*EXERCISE INSTRUCTIONS:*
Take the lines below beginning at the line that has "X237665D01*" and stopping after the line that has "X70500Y125831D01*", and print them exactly as they are, with no other lines.

Plain-text engineering files:
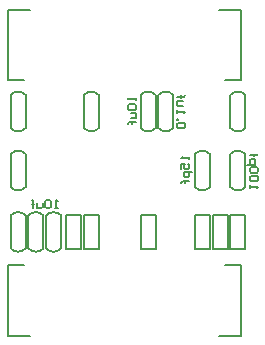
<source format=gbo>
%FSLAX44Y44*%
%MOMM*%
G71*
G01*
G75*
G04 Layer_Color=32896*
%ADD10R,2.0000X0.2600*%
%ADD11R,0.2600X2.0000*%
%ADD12R,0.9400X1.0160*%
%ADD13R,0.9398X1.0160*%
%ADD14C,0.2000*%
%ADD15C,0.2032*%
%ADD16C,0.3000*%
%ADD17C,0.8000*%
%ADD18C,0.4000*%
%ADD19C,0.6000*%
%ADD20C,1.3160*%
G04:AMPARAMS|DCode=21|XSize=1.824mm|YSize=1.824mm|CornerRadius=0mm|HoleSize=0mm|Usage=FLASHONLY|Rotation=0.000|XOffset=0mm|YOffset=0mm|HoleType=Round|Shape=Relief|Width=0.254mm|Gap=0.254mm|Entries=4|*
%AMTHD21*
7,0,0,1.8240,1.3160,0.2540,45*
%
%ADD21THD21*%
%ADD22R,1.0160X0.9398*%
%ADD23R,1.0160X0.9400*%
%ADD24R,1.0000X3.0000*%
%ADD25R,0.3600X2.2000*%
%ADD26R,0.8890X0.9652*%
%ADD27C,1.0000*%
%ADD28C,0.4000*%
%ADD29C,0.1500*%
%ADD30C,0.1270*%
%ADD31C,0.2540*%
%ADD32R,2.2032X0.4632*%
%ADD33R,0.4632X2.2032*%
%ADD34R,1.1432X1.2192*%
%ADD35R,1.1430X1.2192*%
%ADD36C,0.6032*%
%ADD37R,1.2192X1.1430*%
%ADD38R,1.2192X1.1432*%
%ADD39R,1.2032X3.2032*%
%ADD40R,0.5632X2.4032*%
%ADD41R,1.0922X1.1684*%
%ADD42C,0.1524*%
D15*
X28000Y228000D02*
X42000D01*
X28000Y288000D02*
X47000D01*
X28000Y228000D02*
Y288000D01*
X207000D02*
X226000D01*
X212000Y228000D02*
X226000D01*
Y288000D01*
X28000Y12000D02*
Y72000D01*
X42000D01*
X28000Y12000D02*
X47000D01*
X226000D02*
Y72000D01*
X207000Y12000D02*
X226000D01*
X212000Y72000D02*
X226000D01*
D29*
X77650Y85150D02*
Y114360D01*
X90350Y85150D02*
Y114360D01*
X105350Y85150D02*
Y114360D01*
X92650Y85150D02*
Y114360D01*
X140650Y85150D02*
Y114360D01*
X153350Y85150D02*
Y114360D01*
X201650Y85140D02*
Y114350D01*
X214350Y85140D02*
Y114350D01*
X199350Y85140D02*
Y114350D01*
X186650Y85140D02*
Y114350D01*
X229350Y85150D02*
Y114360D01*
X216650Y85150D02*
Y114360D01*
X182000Y163500D02*
Y161167D01*
Y162334D01*
X175002D01*
X176168Y163500D01*
X175002Y153003D02*
Y157669D01*
X178501D01*
X177335Y155336D01*
Y154170D01*
X178501Y153003D01*
X180834D01*
X182000Y154170D01*
Y156502D01*
X180834Y157669D01*
X184333Y150671D02*
X177335D01*
Y147172D01*
X178501Y146006D01*
X180834D01*
X182000Y147172D01*
Y150671D01*
Y142507D02*
X176168D01*
X178501D01*
Y143673D01*
Y141341D01*
Y142507D01*
X176168D01*
X175002Y141341D01*
X233000Y137000D02*
Y139333D01*
Y138166D01*
X239998D01*
X238832Y137000D01*
Y142831D02*
X239998Y143998D01*
Y146330D01*
X238832Y147497D01*
X234166D01*
X233000Y146330D01*
Y143998D01*
X234166Y142831D01*
X238832D01*
Y149829D02*
X239998Y150996D01*
Y153328D01*
X238832Y154494D01*
X234166D01*
X233000Y153328D01*
Y150996D01*
X234166Y149829D01*
X238832D01*
X230667Y156827D02*
X237665D01*
Y160326D01*
X236499Y161492D01*
X234166D01*
X233000Y160326D01*
Y156827D01*
Y164991D02*
X238832D01*
X236499D01*
Y163825D01*
Y166157D01*
Y164991D01*
X238832D01*
X239998Y166157D01*
X70500Y120000D02*
X68167D01*
X69334D01*
Y126998D01*
X70500Y125831D01*
X64669D02*
X63502Y126998D01*
X61170D01*
X60003Y125831D01*
Y121166D01*
X61170Y120000D01*
X63502D01*
X64669Y121166D01*
Y125831D01*
X57671Y124665D02*
Y121166D01*
X56505Y120000D01*
X53006D01*
Y124665D01*
X49507Y120000D02*
Y125831D01*
Y123499D01*
X50673D01*
X48341D01*
X49507D01*
Y125831D01*
X48341Y126998D01*
X177331Y187500D02*
X178498Y188666D01*
Y190999D01*
X177331Y192165D01*
X172666D01*
X171500Y190999D01*
Y188666D01*
X172666Y187500D01*
X177331D01*
X171500Y194498D02*
X172666D01*
Y195664D01*
X171500D01*
Y194498D01*
Y200329D02*
Y202662D01*
Y201495D01*
X178498D01*
X177331Y200329D01*
X176165Y206161D02*
X172666D01*
X171500Y207327D01*
Y210826D01*
X176165D01*
X171500Y214325D02*
X177331D01*
X174999D01*
Y213158D01*
Y215491D01*
Y214325D01*
X177331D01*
X178498Y215491D01*
X137000Y213500D02*
Y211167D01*
Y212334D01*
X130002D01*
X131168Y213500D01*
Y207668D02*
X130002Y206502D01*
Y204170D01*
X131168Y203003D01*
X135834D01*
X137000Y204170D01*
Y206502D01*
X135834Y207668D01*
X131168D01*
X132335Y200671D02*
X135834D01*
X137000Y199505D01*
Y196006D01*
X132335D01*
X137000Y192507D02*
X131168D01*
X133501D01*
Y193673D01*
Y191341D01*
Y192507D01*
X131168D01*
X130002Y191341D01*
D30*
X30549Y85946D02*
G03*
X43323Y85801I6451J5549D01*
G01*
X43388Y113750D02*
G03*
X30612Y113750I-6388J-5999D01*
G01*
X105451Y215554D02*
G03*
X92677Y215699I-6451J-5549D01*
G01*
X92612Y187750D02*
G03*
X105388Y187750I6388J5999D01*
G01*
X199451Y165554D02*
G03*
X186677Y165699I-6451J-5549D01*
G01*
X186612Y137750D02*
G03*
X199388Y137750I6388J5999D01*
G01*
X216612D02*
G03*
X229388Y137750I6388J5999D01*
G01*
X229451Y165554D02*
G03*
X216677Y165699I-6451J-5549D01*
G01*
X43451Y165554D02*
G03*
X30677Y165699I-6451J-5549D01*
G01*
X30612Y137750D02*
G03*
X43388Y137750I6388J5999D01*
G01*
X60549Y85946D02*
G03*
X73323Y85801I6451J5549D01*
G01*
X73388Y113750D02*
G03*
X60612Y113750I-6388J-5999D01*
G01*
X30612Y187750D02*
G03*
X43388Y187750I6388J5999D01*
G01*
X43451Y215554D02*
G03*
X30677Y215699I-6451J-5549D01*
G01*
X45549Y85946D02*
G03*
X58323Y85801I6451J5549D01*
G01*
X58388Y113750D02*
G03*
X45612Y113750I-6388J-5999D01*
G01*
X168451Y215554D02*
G03*
X155677Y215699I-6451J-5549D01*
G01*
X155612Y187750D02*
G03*
X168388Y187750I6388J5999D01*
G01*
X216612D02*
G03*
X229388Y187750I6388J5999D01*
G01*
X229451Y215554D02*
G03*
X216677Y215699I-6451J-5549D01*
G01*
X153451Y215554D02*
G03*
X140677Y215699I-6451J-5549D01*
G01*
X140612Y187750D02*
G03*
X153388Y187750I6388J5999D01*
G01*
X30548Y85948D02*
X30607Y113745D01*
X43325Y85803D02*
X43386Y113753D01*
X105393Y187755D02*
X105452Y215552D01*
X92614Y187747D02*
X92675Y215697D01*
X199393Y137755D02*
X199452Y165552D01*
X186614Y137747D02*
X186675Y165697D01*
X216614Y137747D02*
X216675Y165697D01*
X229393Y137755D02*
X229452Y165552D01*
X43393Y137755D02*
X43452Y165552D01*
X30614Y137747D02*
X30675Y165697D01*
X60548Y85948D02*
X60607Y113745D01*
X73325Y85803D02*
X73386Y113753D01*
X30614Y187747D02*
X30675Y215697D01*
X43393Y187755D02*
X43452Y215552D01*
X45548Y85948D02*
X45607Y113745D01*
X58325Y85803D02*
X58386Y113753D01*
X168393Y187755D02*
X168452Y215552D01*
X155614Y187747D02*
X155675Y215697D01*
X216614Y187747D02*
X216675Y215697D01*
X229393Y187755D02*
X229452Y215552D01*
X153393Y187755D02*
X153452Y215552D01*
X140615Y187747D02*
X140675Y215697D01*
D42*
X77650Y85150D02*
X90350D01*
X77650Y114360D02*
X90350D01*
X92650D02*
X105350D01*
X92650Y85150D02*
X105350D01*
X140650D02*
X153350D01*
X140650Y114360D02*
X153350D01*
X201650Y85140D02*
X214350D01*
X201650Y114350D02*
X214350D01*
X186650D02*
X199350D01*
X186650Y85140D02*
X199350D01*
X216650Y114360D02*
X229350D01*
X216650Y85150D02*
X229350D01*
M02*

</source>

*OUTPUT FOR THIS TASK:*
X237665D01*
Y160326D01*
X236499Y161492D01*
X234166D01*
X233000Y160326D01*
Y156827D01*
Y164991D02*
X238832D01*
X236499D01*
Y163825D01*
Y166157D01*
Y164991D01*
X238832D01*
X239998Y166157D01*
X70500Y120000D02*
X68167D01*
X69334D01*
Y126998D01*
X70500Y125831D01*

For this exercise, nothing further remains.